Near LaConner in Skagit County, 8-year-old Alec Bartlett, of Bow Hill, didn’t let snow put a damper on his participation in the Swinomish Earth Day Celebration.
“My favorite thing here was the snow we got to walk into when we were picking up garbage,” Alec said. “It just made it a lot of fun to work.”
More than 200 volunteers were treated afterward with a salmon lunch presented by the Swinomish Indian tribe.
Near Marysville, about 75 people pulled Scotch broom and blackberry vines from former farmland that the Port of Everett has restored as a wetlands.
“We saw heron and eagles out here today,” said Keeley O’Connell of People for Puget Sound. “This is a huge, huge bird habitat.”
Collecting small trees seems to be a staple at Earth Day celebrations, said Susanne Hutton, a Girl Scout leader whose troop handed out grand fir seedlings donated by Weyerhaeuser Co.
“Some families come every year and get a tree,” she said, noting that planting a tree is a great way to help the planet.
At the Olympic Sculpture Park on Seattle’s waterfront, a “Climate Day for Kids” featured a variety of environment-oriented children’s activities, including a survey of sea creatures at a recently restored beach on Elliott Bay.

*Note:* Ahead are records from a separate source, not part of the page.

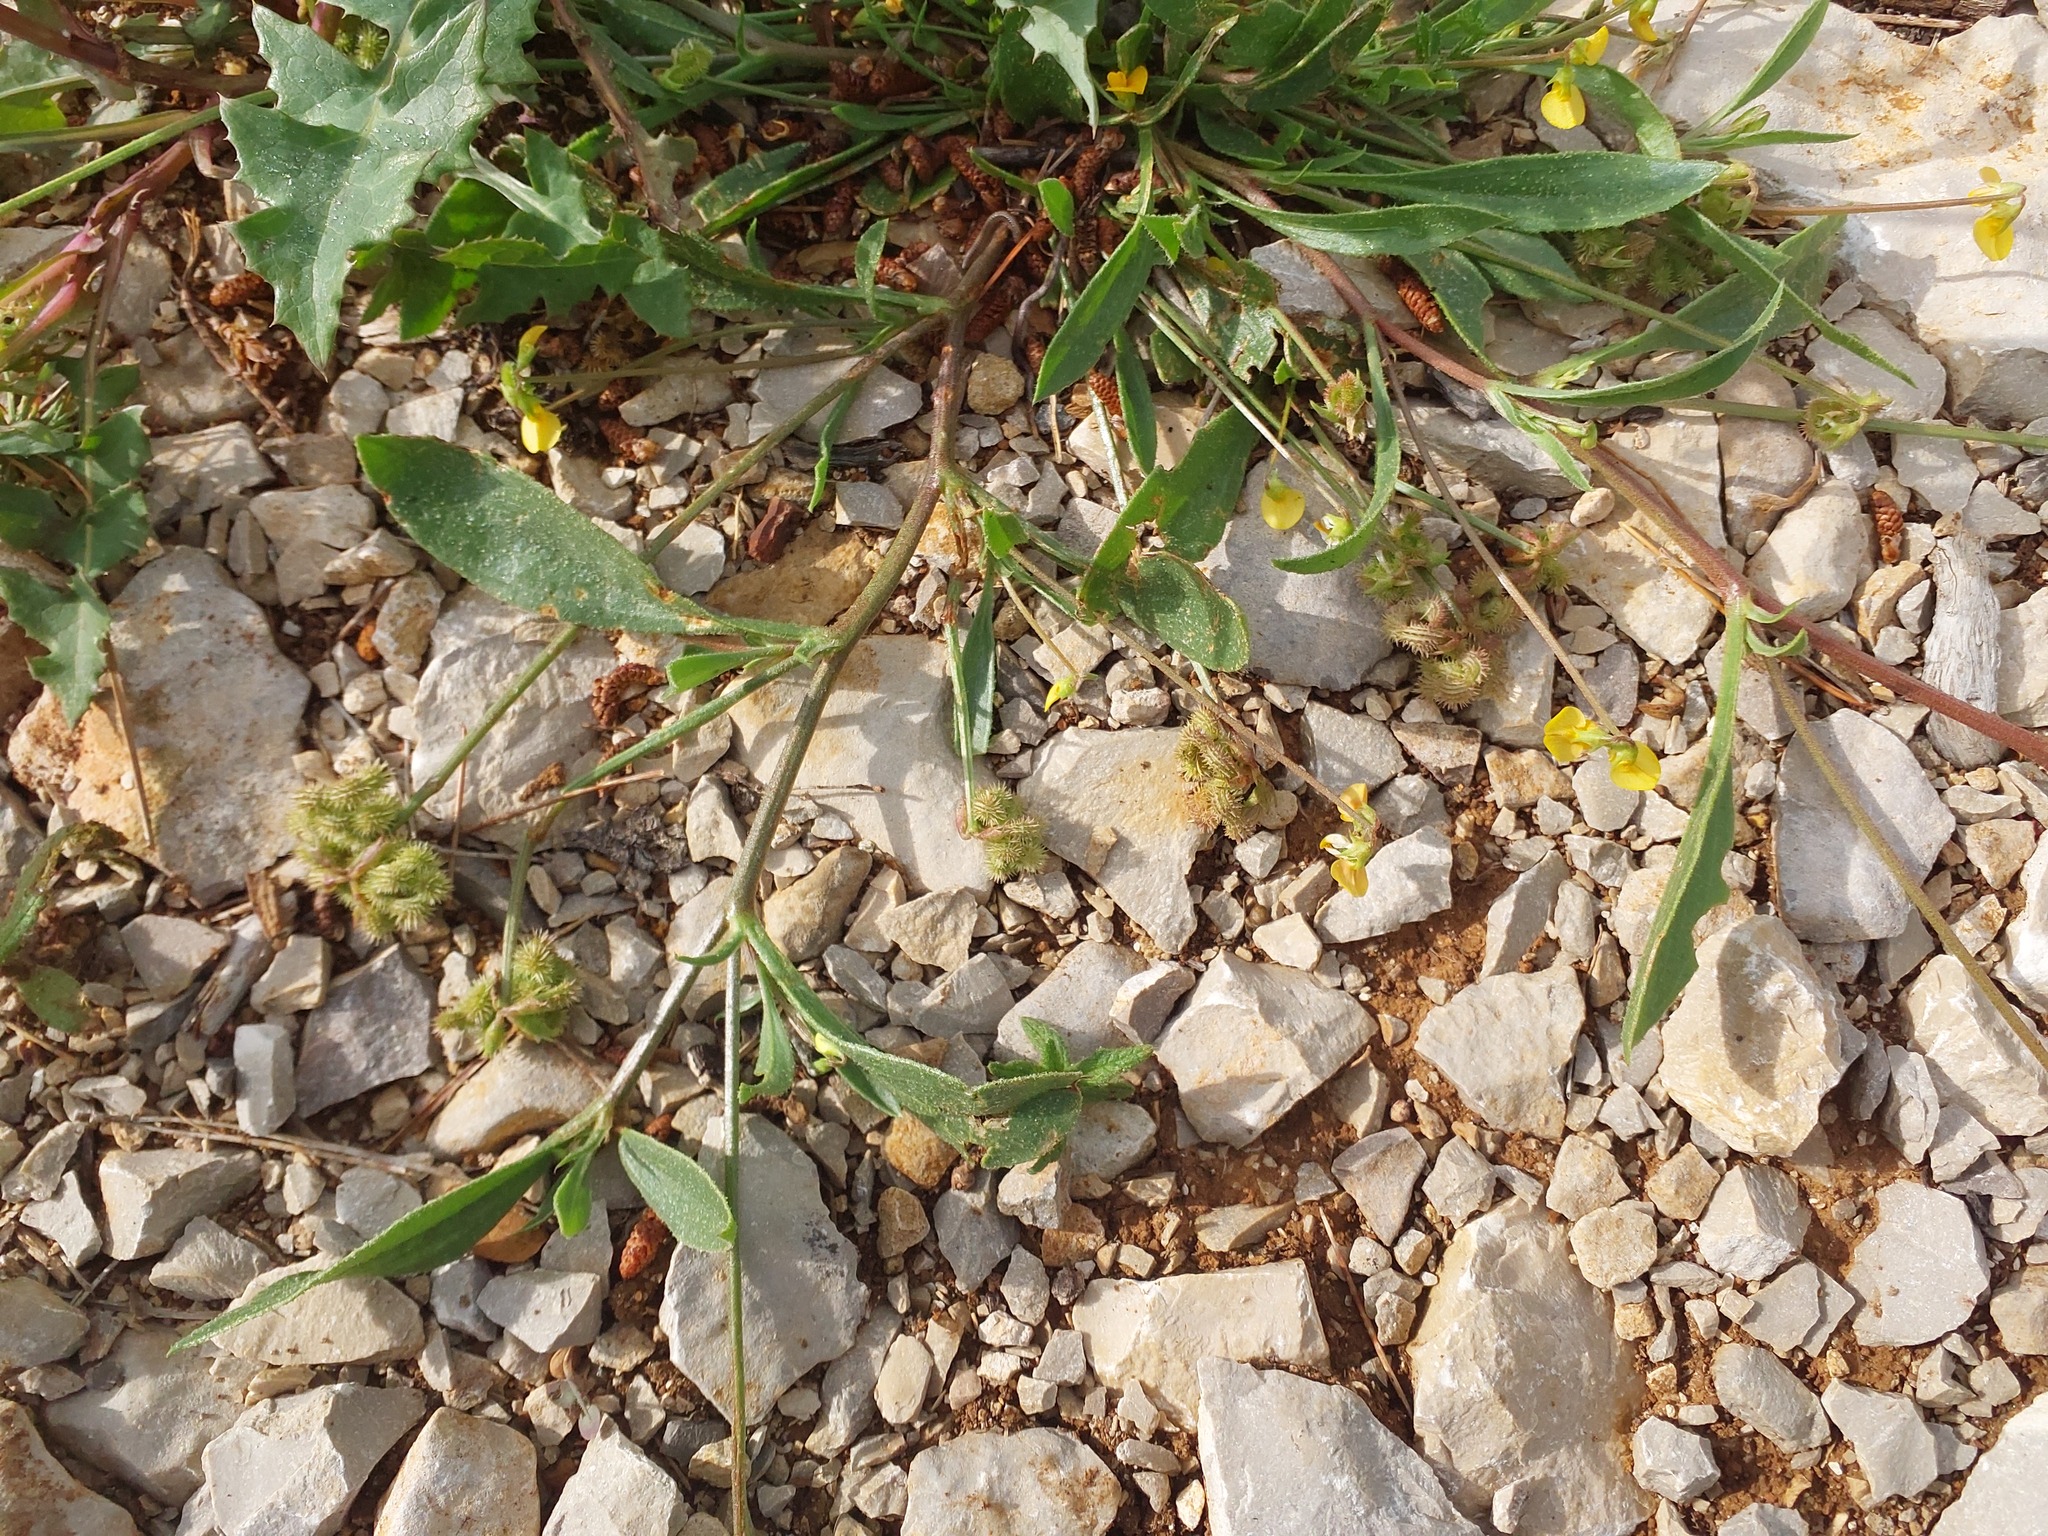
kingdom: Plantae
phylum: Tracheophyta
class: Magnoliopsida
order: Fabales
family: Fabaceae
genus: Scorpiurus
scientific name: Scorpiurus muricatus
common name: Caterpillar-plant
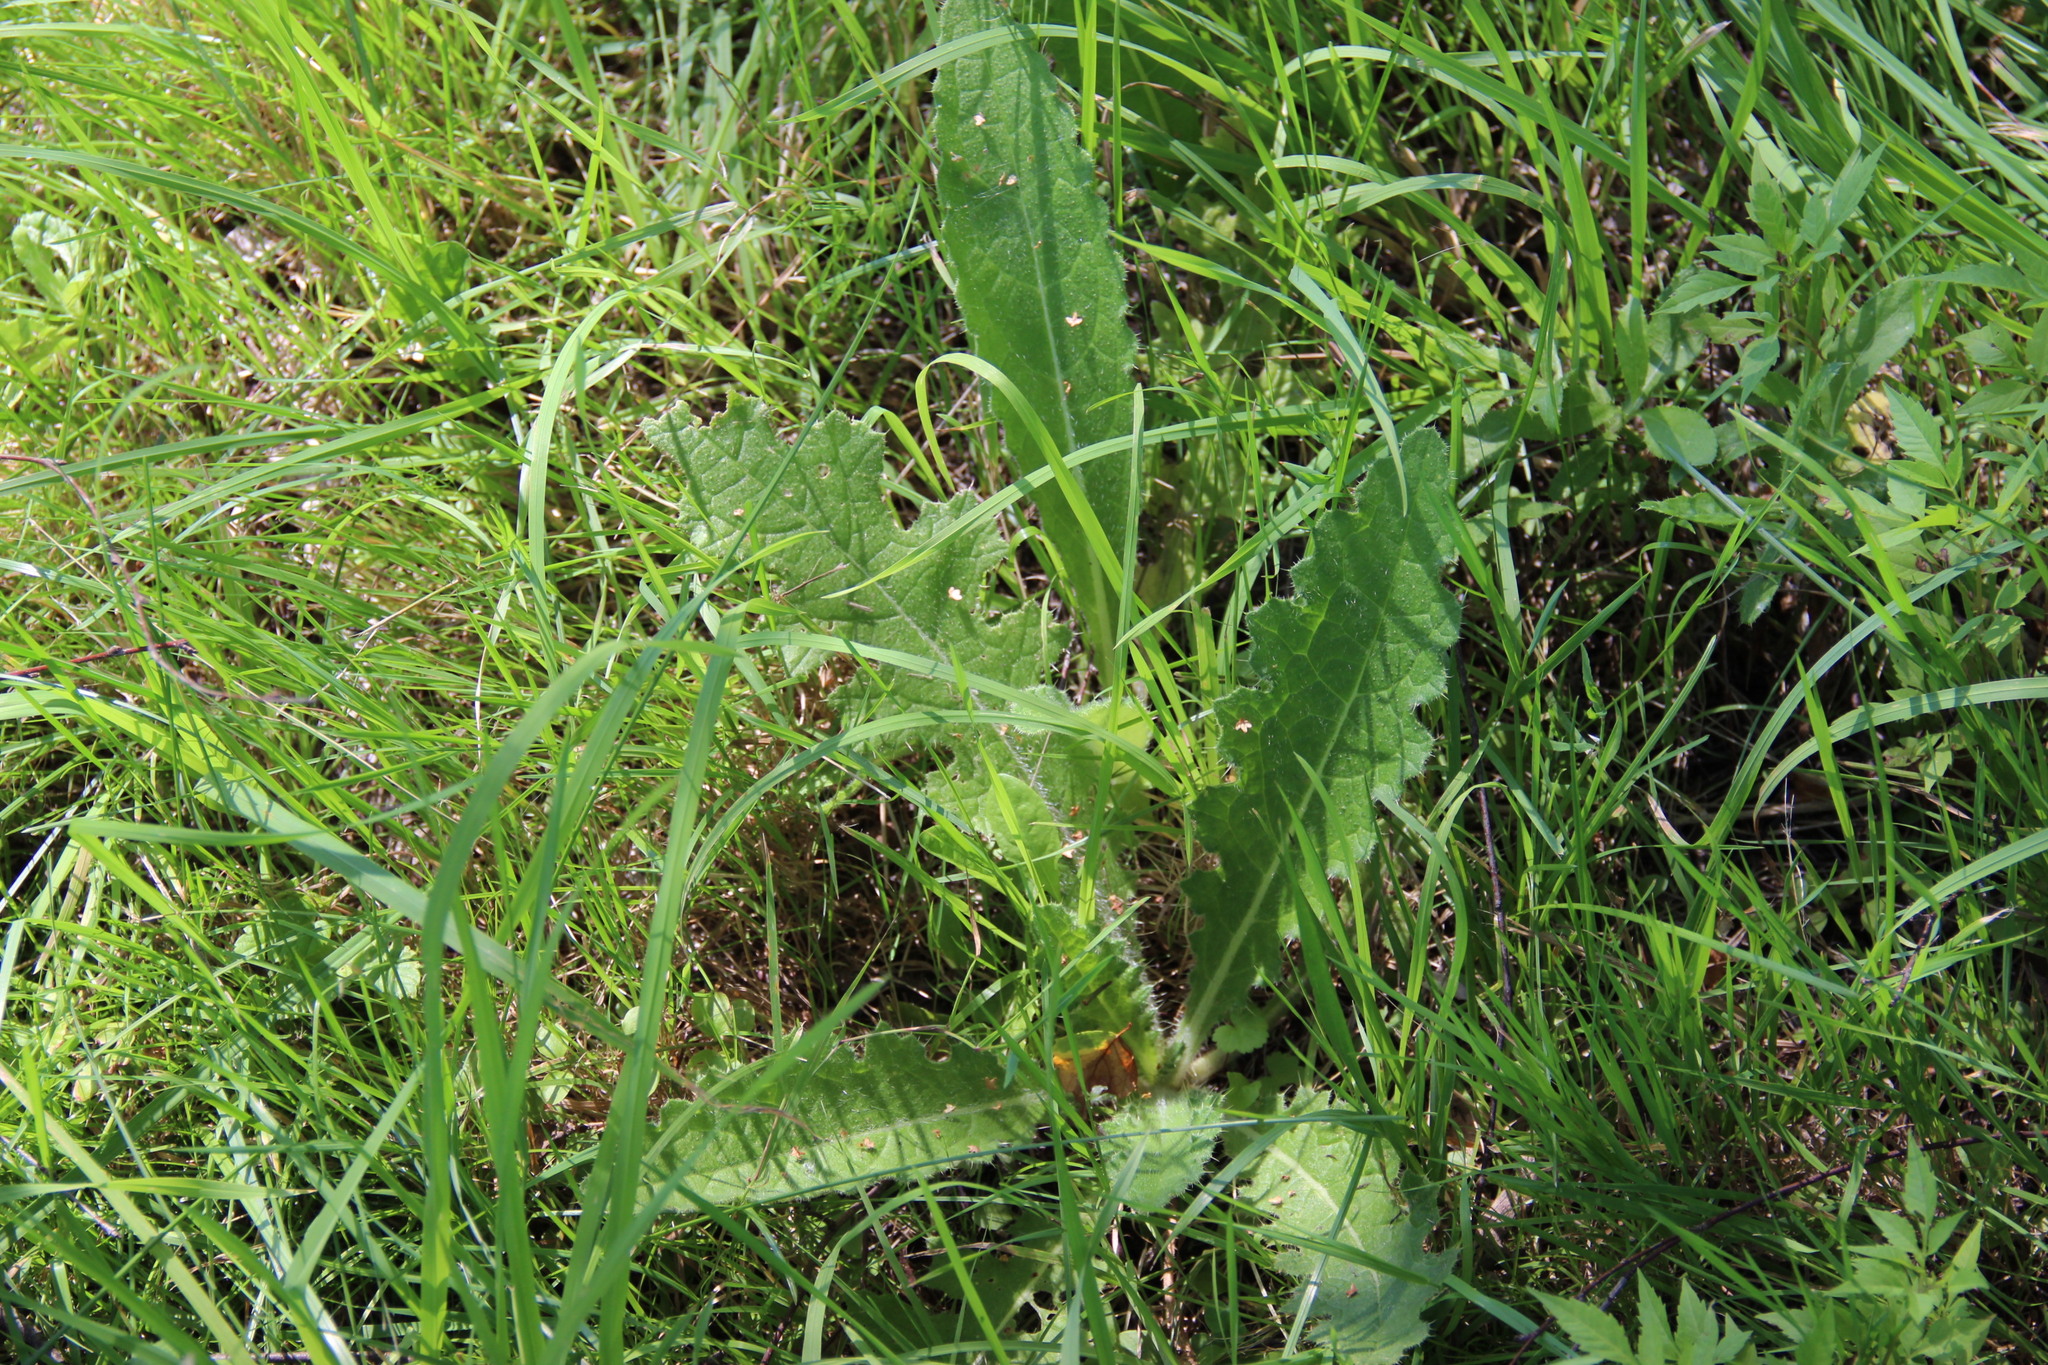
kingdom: Plantae
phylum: Tracheophyta
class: Magnoliopsida
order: Asterales
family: Asteraceae
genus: Cirsium
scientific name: Cirsium vulgare
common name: Bull thistle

“It’s good for kids to get a sense of the critters in Puget Sound and how that connects to the whole world,” said one boy’s father, Scott Shinn. “It’s important for kids to know they are part of that whole system.”
In Bellingham, about 30 volunteers armed with rakes and shovels worked in the woods near the Civic Athletic Complex to clear out non-native vegetation.
“It feels good working in the dirt and being around plants and trees,” said one of the volunteers, Western Washington University student Timothy Van Slooten. “I like getting my hands dirty with actual dirt.”